A bridge too far? Aquarium: Feud with Power Plant hurts everyone, which is why mayor should intervene.

July 18, 1998

NOW IT'S getting ridiculous. Owners of the Power Plant are demanding that the city tear down a wooden pedestrian bridge linking two sections of the Inner Harbor's popular National Aquarium.

Why? Because aquarium officials allegedly acted in "bad faith" in a dispute over placement of a barge-like restaurant in the water between the two sites.

Such pressure tactics are bound to backfire. If the Power Plant owners win their case, it will inconvenience hundreds of thousands of visitors. Everyone will suffer -- the city, the aquarium and tenants at the Power Plant.

What precipitated this increasingly nasty dispute was belated disclosure of city approval for a large seafood restaurant -- resembling a Louisiana shrimp boat -- on a permanent structure in the water between the aquarium and the Power Plant piers. Aquarium officials are demonstrative in opposing the restaurant site, fearing the harm it could do to future development plans.

Just a week ago, the two sides were all smiles at the opening of the ESPN Zone in the Power Plant. Now they are trading angry letters and demanding strict adherence to legal agreements -- some of which haven't been made public.

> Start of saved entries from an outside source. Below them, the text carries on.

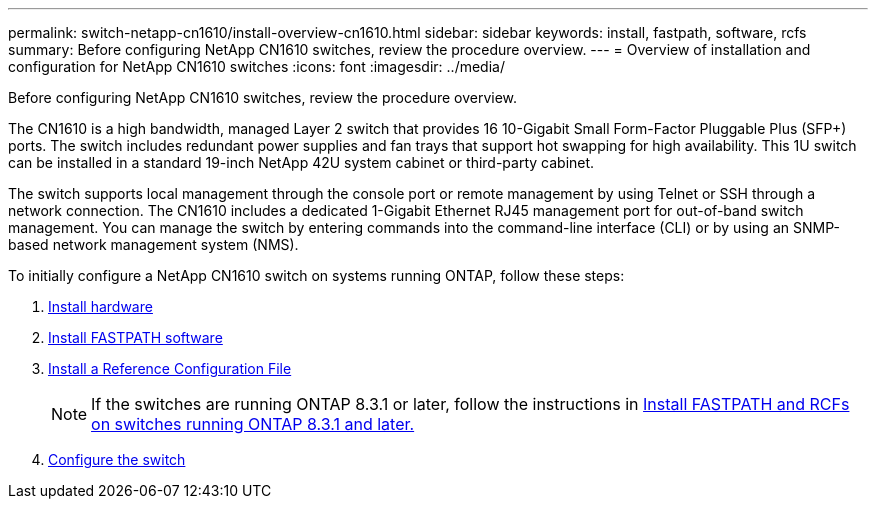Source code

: ---
permalink: switch-netapp-cn1610/install-overview-cn1610.html
sidebar: sidebar
keywords: install, fastpath, software, rcfs
summary: Before configuring NetApp CN1610 switches, review the procedure overview.
---
= Overview of installation and configuration for NetApp CN1610 switches
:icons: font
:imagesdir: ../media/

[.lead]
Before configuring NetApp CN1610 switches, review the procedure overview.

The CN1610 is a high bandwidth, managed Layer 2 switch that provides 16 10-Gigabit Small Form-Factor Pluggable Plus (SFP+) ports. The switch includes redundant power supplies and fan trays that support hot swapping for high availability. This 1U switch can be installed in a standard 19-inch NetApp 42U system cabinet or third-party cabinet.

The switch supports local management through the console port or remote management by using Telnet or SSH through a network connection. The CN1610 includes a dedicated 1-Gigabit Ethernet RJ45 management port for out-of-band switch management. You can manage the switch by entering commands into the command-line interface (CLI) or by using an SNMP-based network management system (NMS).

To initially configure a NetApp CN1610 switch on systems running ONTAP, follow these steps:

. link:install-hardware-cn1610.html[Install hardware]
. link:install-fastpath-software.html[Install FASTPATH software]
. link:install-rcf-file.html[Install a Reference Configuration File]
+
NOTE: If the switches are running ONTAP 8.3.1 or later, follow the instructions in link:install-fastpath-rcf-831.html[Install FASTPATH and RCFs on switches running ONTAP 8.3.1 and later.]
+
. link:configure-hardware-cn1610.html[Configure the switch]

Enough already. Peace must be restored.

Mayor Kurt L. Schmoke should step in, using the prestige of his office to act as a peacemaker. Both operations draw huge numbers of visitors. They must be persuaded to work closely together, especially as the Inner Harbor approaches its busiest point of the tourist season.

The mayor should accelerate city approval of a permanent diagonal walkway for the aquarium. But the temporary wooden bridge should remain until a replacement walkway is ready.

What is most needed, though, is for the warring factions to sit down and work out their differences. Petty, vindictive actions won't solve anything.